Mas meu ponto aqui é outro. Quem são os financiadores desta dívida? Afinal, se há um devedor, há também um credor. Aí é que entra o famigerado “mercado financeiro”. Este seria o pérfido credor, aquele que pensa antes em si do que no país. Um anti-patriota, por assim dizer.
Vamos analisar a questão mais de perto. O Tesouro Nacional publica um relatório mensal em que divulga os detentores da dívida pública. Em junho, estes detentores eram os seguintes:
- Previdência: 24,5%
- Instituições Financeiras: 27,5%
- Fundos de Investimento: 25,8%
- Estrangeiros: 9,1%
- Governo: 3,9%
- Seguradoras: 3,9%
- Outros: 5,4%
Observe que apenas 27,5% da dívida pública está nas mãos dos bancos. E, mesmo estes, não são “donos” desse dinheiro. O dinheiro que os bancos investem em títulos públicos pertencem aos depositantes e poupadores. O banco é apenas o intermediário entre o cliente e a dívida pública. Quando você deposita dinheiro na caderneta de poupança, ou compra CDB de um banco, este usa o dinheiro para emprestar para outras pessoas, inclusive para o governo.
O mesmo acontece com os Fundos de Investimento. Você aplica o seu rico dinheirinho em um fundo, e o fundo compra títulos públicos.
No caso da Previdência, os títulos públicos servem como lastro das aposentadorias a serem pagas. Os credores da dívida pública, neste caso, são os aposentados atuais e futuros.
Em resumo: os detentores da dívida pública somos todos nós que poupamos. A nossa poupança, de uma maneira ou de outra, acaba por financiar a dívida do governo. Ou seja, o mercado financeiro somos todos nós.
Esta noção é muito importante. O mercado financeiro, entendido de maneira estrita como o conjunto dos seus operadores, é apenas a ponta do iceberg. Os operadores do mercado são empregados daqueles que poupam e investem, e fazem o que estes desejam.
Tenho certeza que o presidente tem lá os seus investimentos. Será que ele seria patriota o suficiente para abrir mão de seus rendimentos?
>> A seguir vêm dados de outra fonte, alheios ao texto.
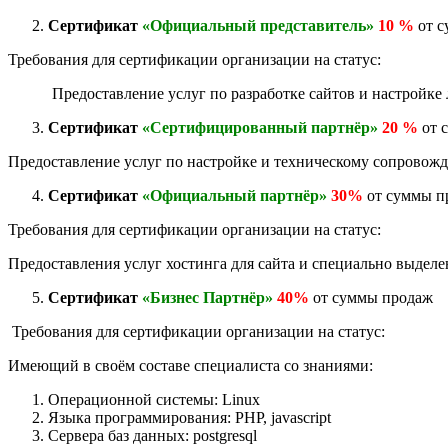
Сертификат
«Официальный представитель»
10 %
от с
Требования для сертификации организации на статус:
Предоставление услуг по разработке сайтов и настройке л
Сертификат
«Сертифицированный партнёр»
20 %
от 
Предоставление услуг по настройке и техническому сопрово
Сертификат
«Официальный партнёр»
30%
от суммы п
Требования для сертификации организации на статус:
Предоставления услуг хостинга для сайта и специально выделе
Сертификат
«Бизнес Партнёр»
40%
от суммы продаж
Требования для сертификации организации на статус:
Имеющий в своём составе специалиста со знаниями:
Операционной системы: Linux
Языка программирования: PHP, javascript
Сервера баз данных: postgresql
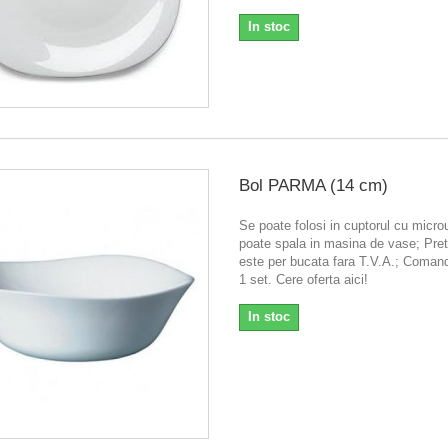
In stoc
Bol PARMA (14 cm)
Se poate folosi in cuptorul cu micr
poate spala in masina de vase; Pretu
este per bucata fara T.V.A.; Coma
1 set. Cere oferta aici!
In stoc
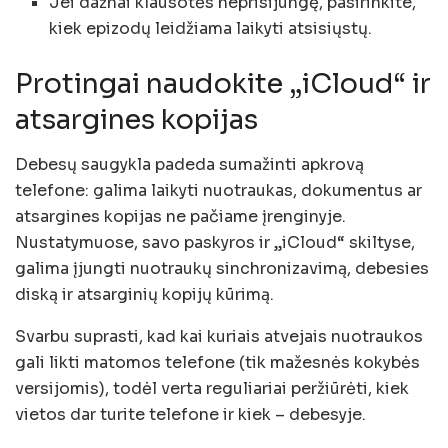
Jei dažnai klausotės neprisijungę, pasirinkite,
kiek epizodų leidžiama laikyti atsisiųstų.
Protingai naudokite „iCloud“ ir
atsargines kopijas
Debesų saugykla padeda sumažinti apkrovą
telefone: galima laikyti nuotraukas, dokumentus ar
atsargines kopijas ne pačiame įrenginyje.
Nustatymuose, savo paskyros ir „iCloud“ skiltyse,
galima įjungti nuotraukų sinchronizavimą, debesies
diską ir atsarginių kopijų kūrimą.
Svarbu suprasti, kad kai kuriais atvejais nuotraukos
gali likti matomos telefone (tik mažesnės kokybės
versijomis), todėl verta reguliariai peržiūrėti, kiek
vietos dar turite telefone ir kiek – debesyje.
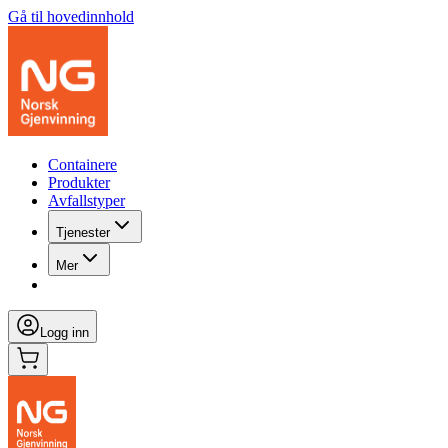
Gå til hovedinnhold
Containere
Produkter
Avfallstyper
Tjenester
Mer
Logg inn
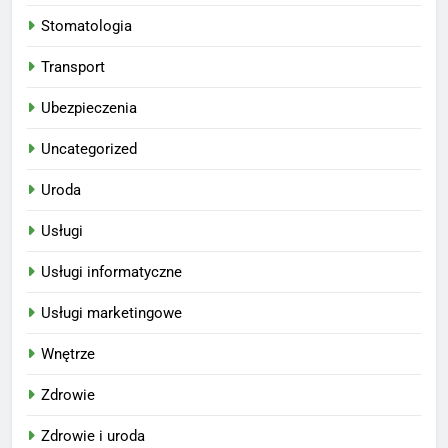
Stomatologia
Transport
Ubezpieczenia
Uncategorized
Uroda
Usługi
Usługi informatyczne
Usługi marketingowe
Wnętrze
Zdrowie
Zdrowie i uroda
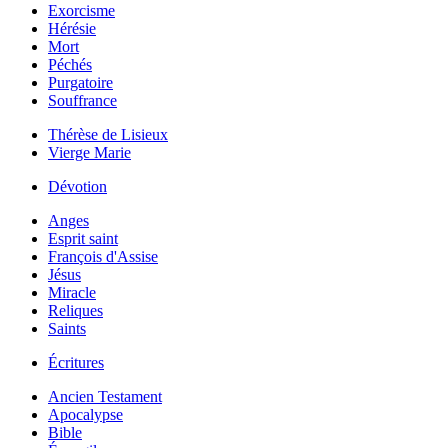
Exorcisme
Hérésie
Mort
Péchés
Purgatoire
Souffrance
Thérèse de Lisieux
Vierge Marie
Dévotion
Anges
Esprit saint
François d'Assise
Jésus
Miracle
Reliques
Saints
Écritures
Ancien Testament
Apocalypse
Bible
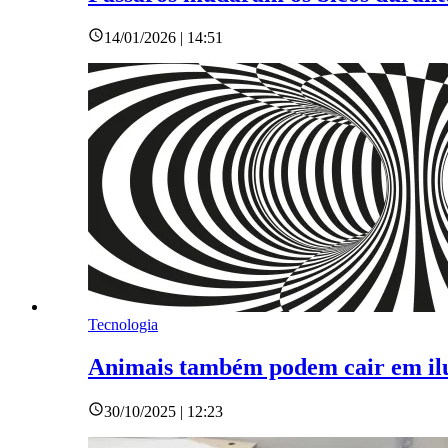
14/01/2026 | 14:51
Tecnologia
Animais também podem cair em ilu
30/10/2025 | 12:23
Ou, até melhor, doar o seu dinheiro para abater a dívida pública? Pois é disso que se trata. Os operadores do mercado são pagos pelos investidores para maximizar os ganhos e evitar perdas. Quando se diz que “o mercado não vai gostar disso ou daquilo”, o que se quer dizer é que os operadores vão tentar proteger os seus clientes de perdas. E os clientes somos todos nós que investimos.
Portanto, nada contra fazer as coisas por patriotismo. Trata-se de um sentimento muito nobre. Só tome o cuidado de saber quem é o patriota que vai colocar a mão no bolso pelo país.